The map is heavy, stiff, on grayish linen-backed paper, springing out of its folds like a creature eager to breathe. It’s a detailed map of the area around the town of Demuin, in the Somme Department of northern France, between Lille to the north and Paris to the south. NOTE CHANGE OF COLOUR, a marginal note instructs: Enemy Trenches in Blue, British Trenches in Red. Trenches Corrected from Information Received Up To 28 7 18. That’s July 28, 1918, five months before the end of the First World War. And in my mind, above the inked whorls of ordinance-survey hills and lines of roads spread before me, rises a single violin, singing a sweet and poignant song: “The Lark Ascending” by British composer Ralph Vaughan Williams (1872-1958), who began the piece before the war and finished it afterwards. This map belonged to him. His rendering of the lark’s song belongs, now, to all of us.

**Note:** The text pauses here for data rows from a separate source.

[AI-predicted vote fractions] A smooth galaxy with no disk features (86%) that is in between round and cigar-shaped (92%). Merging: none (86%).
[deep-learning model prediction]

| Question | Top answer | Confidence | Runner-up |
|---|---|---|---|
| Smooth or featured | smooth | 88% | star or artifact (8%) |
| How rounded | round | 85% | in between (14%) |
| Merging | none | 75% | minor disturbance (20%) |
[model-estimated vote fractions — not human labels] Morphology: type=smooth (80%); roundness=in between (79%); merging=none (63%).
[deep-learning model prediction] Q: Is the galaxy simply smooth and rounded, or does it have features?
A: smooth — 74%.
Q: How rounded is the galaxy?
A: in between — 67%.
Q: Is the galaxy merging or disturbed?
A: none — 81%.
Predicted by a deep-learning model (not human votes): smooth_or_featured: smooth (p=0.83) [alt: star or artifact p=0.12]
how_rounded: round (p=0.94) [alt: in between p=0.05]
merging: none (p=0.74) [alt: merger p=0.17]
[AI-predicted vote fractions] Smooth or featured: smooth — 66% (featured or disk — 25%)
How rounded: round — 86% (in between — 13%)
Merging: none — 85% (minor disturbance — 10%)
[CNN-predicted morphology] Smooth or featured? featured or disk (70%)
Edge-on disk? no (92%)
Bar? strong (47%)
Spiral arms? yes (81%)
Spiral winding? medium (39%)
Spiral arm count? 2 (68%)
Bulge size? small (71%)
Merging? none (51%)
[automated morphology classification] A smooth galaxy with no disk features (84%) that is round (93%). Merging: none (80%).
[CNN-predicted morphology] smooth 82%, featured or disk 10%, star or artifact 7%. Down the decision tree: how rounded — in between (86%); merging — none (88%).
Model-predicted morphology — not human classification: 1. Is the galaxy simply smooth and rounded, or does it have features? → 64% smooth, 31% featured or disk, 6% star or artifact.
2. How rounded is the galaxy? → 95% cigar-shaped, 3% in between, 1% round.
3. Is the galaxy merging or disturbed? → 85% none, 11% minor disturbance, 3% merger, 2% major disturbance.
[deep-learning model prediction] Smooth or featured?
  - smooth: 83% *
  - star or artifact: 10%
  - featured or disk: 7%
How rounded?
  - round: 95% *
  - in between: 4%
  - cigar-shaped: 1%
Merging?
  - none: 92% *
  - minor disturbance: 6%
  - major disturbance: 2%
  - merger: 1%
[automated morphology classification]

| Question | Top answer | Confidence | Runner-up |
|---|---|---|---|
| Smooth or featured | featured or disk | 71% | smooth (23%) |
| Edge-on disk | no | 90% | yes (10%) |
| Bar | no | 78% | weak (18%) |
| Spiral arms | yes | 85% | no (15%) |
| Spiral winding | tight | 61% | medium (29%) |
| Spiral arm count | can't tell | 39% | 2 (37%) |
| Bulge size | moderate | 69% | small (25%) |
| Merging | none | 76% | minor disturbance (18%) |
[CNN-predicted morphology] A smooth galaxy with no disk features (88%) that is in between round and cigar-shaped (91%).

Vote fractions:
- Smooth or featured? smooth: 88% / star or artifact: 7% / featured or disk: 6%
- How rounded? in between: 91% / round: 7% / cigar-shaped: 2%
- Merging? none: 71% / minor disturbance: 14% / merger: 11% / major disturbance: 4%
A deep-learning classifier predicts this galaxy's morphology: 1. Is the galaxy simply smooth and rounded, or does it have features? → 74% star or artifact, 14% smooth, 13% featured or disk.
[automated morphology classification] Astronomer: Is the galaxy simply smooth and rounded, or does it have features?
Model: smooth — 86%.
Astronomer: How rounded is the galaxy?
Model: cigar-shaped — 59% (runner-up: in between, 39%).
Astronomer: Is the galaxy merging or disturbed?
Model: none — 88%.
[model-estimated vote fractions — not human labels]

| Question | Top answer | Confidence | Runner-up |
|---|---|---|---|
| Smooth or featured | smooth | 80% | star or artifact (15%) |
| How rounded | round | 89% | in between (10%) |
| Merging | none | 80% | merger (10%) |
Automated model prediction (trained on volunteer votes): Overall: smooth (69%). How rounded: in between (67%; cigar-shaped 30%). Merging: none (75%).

Vaughan Williams volunteered in 1914, age 42, to join the Royal Army Medical Corps because he was considered too old for active service. Already well-known as a composer by that time, he eagerly and diligently adapted himself to this new role, struggling to keep his puttees and hat on straight. “He was not one to whom the proper arrangement of straps and buckles and all those things on which the sergeant major is so keen, came easily,” wrote his second wife, Ursula. Nevertheless, he worked hard. He wrote his name, in pencil, on the outside of one of these maps, which he had obviously carefully preserved (and I may have been the first person to find it! See note below.)[1] He “impressed his comrades” with “his cheerful acceptance of difficulties, and his willingness to do everything that much younger men could do more easily,” Ursula says. He mourned the loss of friends, including the young composer George Butterworth, killed in the Battle of the Somme on 5 August 1916. But mostly Ralph Vaughan Williams carried on, looking after the wounded soldiers: “I am ‘waggon orderly,’” he wrote to his friend and fellow composer Gustav Holst, “and go up the line every night to bring back wounded and sick in a motor ambulance – all this takes place at night except an occasional day journey for urgent cases.” And he looked after the horses.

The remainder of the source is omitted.